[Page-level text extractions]
- Opening Delimiter -

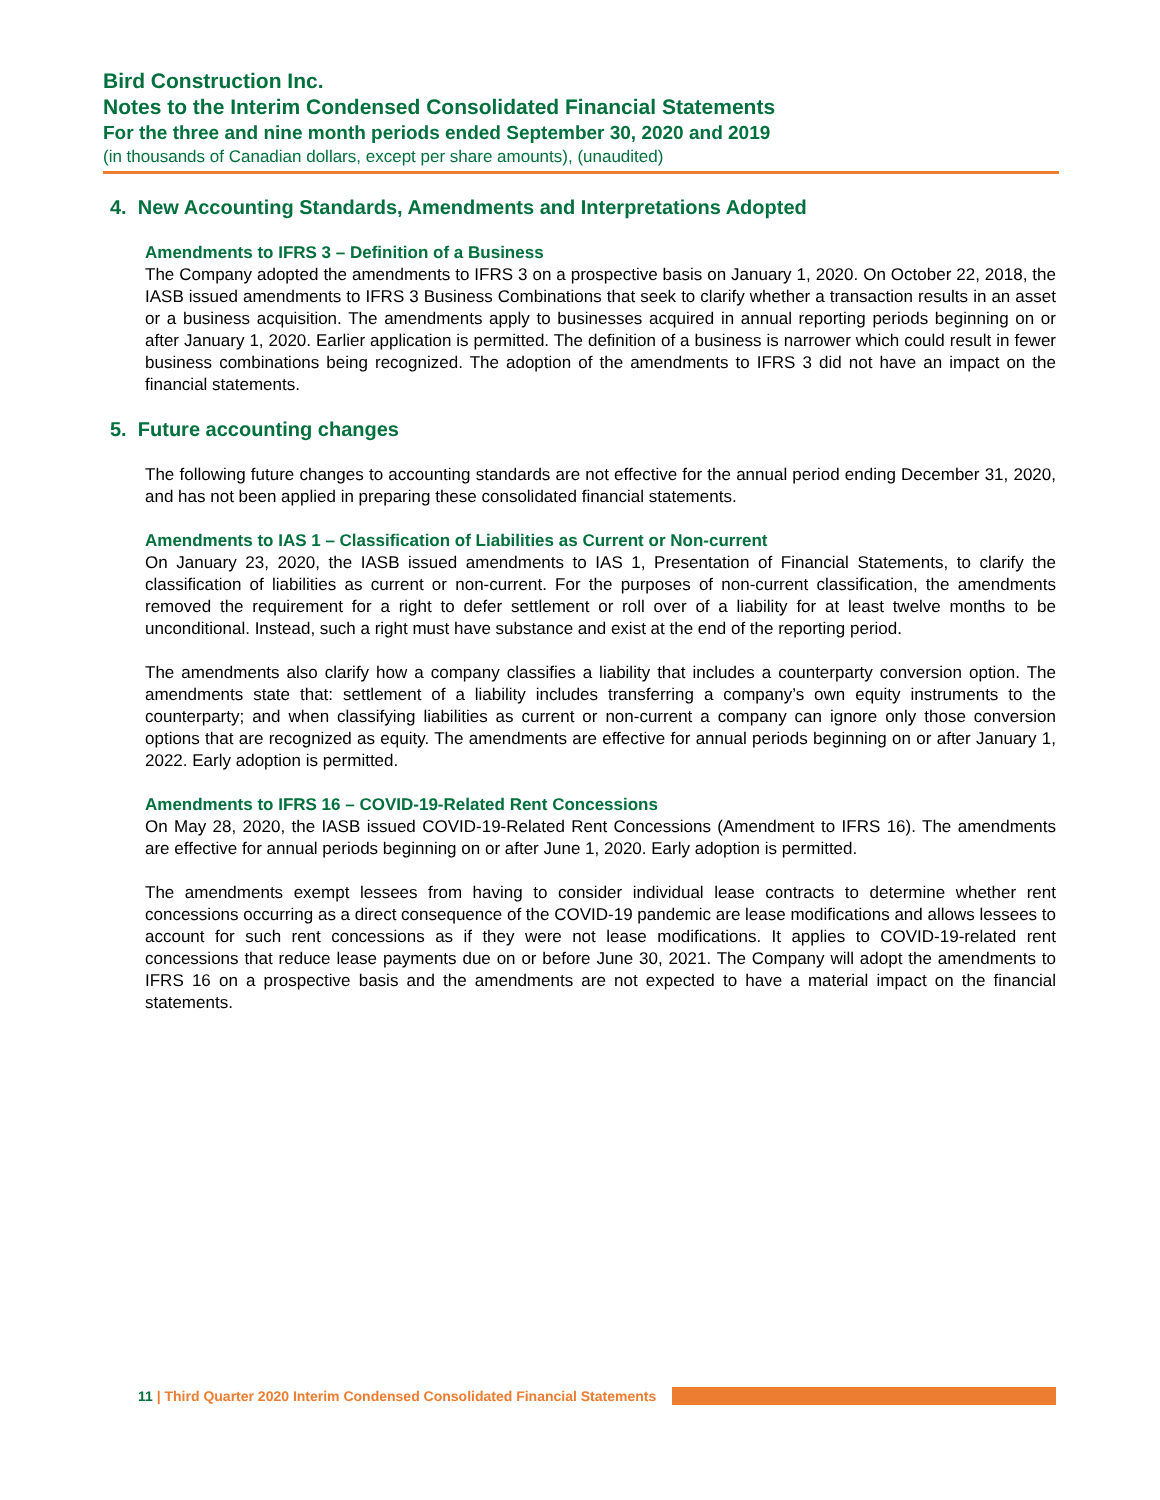Bird Construction Inc.
Notes to the Interim Condensed Consolidated Financial Statements
For the three and nine month periods ended September 30, 2020 and 2019
(in thousands of Canadian dollars, except per share amounts), (unaudited)
4. New Accounting Standards, Amendments and Interpretations Adopted
Amendments to IFRS 3 – Definition of a Business
The Company adopted the amendments to IFRS 3 on a prospective basis on January 1, 2020. On October 22, 2018, the IASB issued amendments to IFRS 3 Business Combinations that seek to clarify whether a transaction results in an asset or a business acquisition. The amendments apply to businesses acquired in annual reporting periods beginning on or after January 1, 2020. Earlier application is permitted. The definition of a business is narrower which could result in fewer business combinations being recognized. The adoption of the amendments to IFRS 3 did not have an impact on the financial statements.
5. Future accounting changes
The following future changes to accounting standards are not effective for the annual period ending December 31, 2020, and has not been applied in preparing these consolidated financial statements.
Amendments to IAS 1 – Classification of Liabilities as Current or Non-current
On January 23, 2020, the IASB issued amendments to IAS 1, Presentation of Financial Statements, to clarify the classification of liabilities as current or non-current. For the purposes of non-current classification, the amendments removed the requirement for a right to defer settlement or roll over of a liability for at least twelve months to be unconditional. Instead, such a right must have substance and exist at the end of the reporting period.
The amendments also clarify how a company classifies a liability that includes a counterparty conversion option. The amendments state that: settlement of a liability includes transferring a company’s own equity instruments to the counterparty; and when classifying liabilities as current or non-current a company can ignore only those conversion options that are recognized as equity. The amendments are effective for annual periods beginning on or after January 1, 2022. Early adoption is permitted.
Amendments to IFRS 16 – COVID-19-Related Rent Concessions
On May 28, 2020, the IASB issued COVID-19-Related Rent Concessions (Amendment to IFRS 16). The amendments are effective for annual periods beginning on or after June 1, 2020. Early adoption is permitted.
The amendments exempt lessees from having to consider individual lease contracts to determine whether rent concessions occurring as a direct consequence of the COVID-19 pandemic are lease modifications and allows lessees to account for such rent concessions as if they were not lease modifications. It applies to COVID-19-related rent concessions that reduce lease payments due on or before June 30, 2021. The Company will adopt the amendments to IFRS 16 on a prospective basis and the amendments are not expected to have a material impact on the financial statements.
11 | Third Quarter 2020 Interim Condensed Consolidated Financial Statements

- Closing Delimiter -

=== PROBLEM DESCRIPTION ===
The stretch of entries above that starts with the line containing "The amendments also" and goes on through the line containing "On May 28, 2020, the" is to be transcribed exactly, and no other line is to be transcribed.

=== ANSWER SPACE ===
The amendments also clarify how a company classifies a liability that includes a counterparty conversion option. The amendments state that: settlement of a liability includes transferring a company’s own equity instruments to the counterparty; and when classifying liabilities as current or non-current a company can ignore only those conversion options that are recognized as equity. The amendments are effective for annual periods beginning on or after January 1, 2022. Early adoption is permitted.
Amendments to IFRS 16 – COVID-19-Related Rent Concessions
On May 28, 2020, the IASB issued COVID-19-Related Rent Concessions (Amendment to IFRS 16). The amendments are effective for annual periods beginning on or after June 1, 2020. Early adoption is permitted.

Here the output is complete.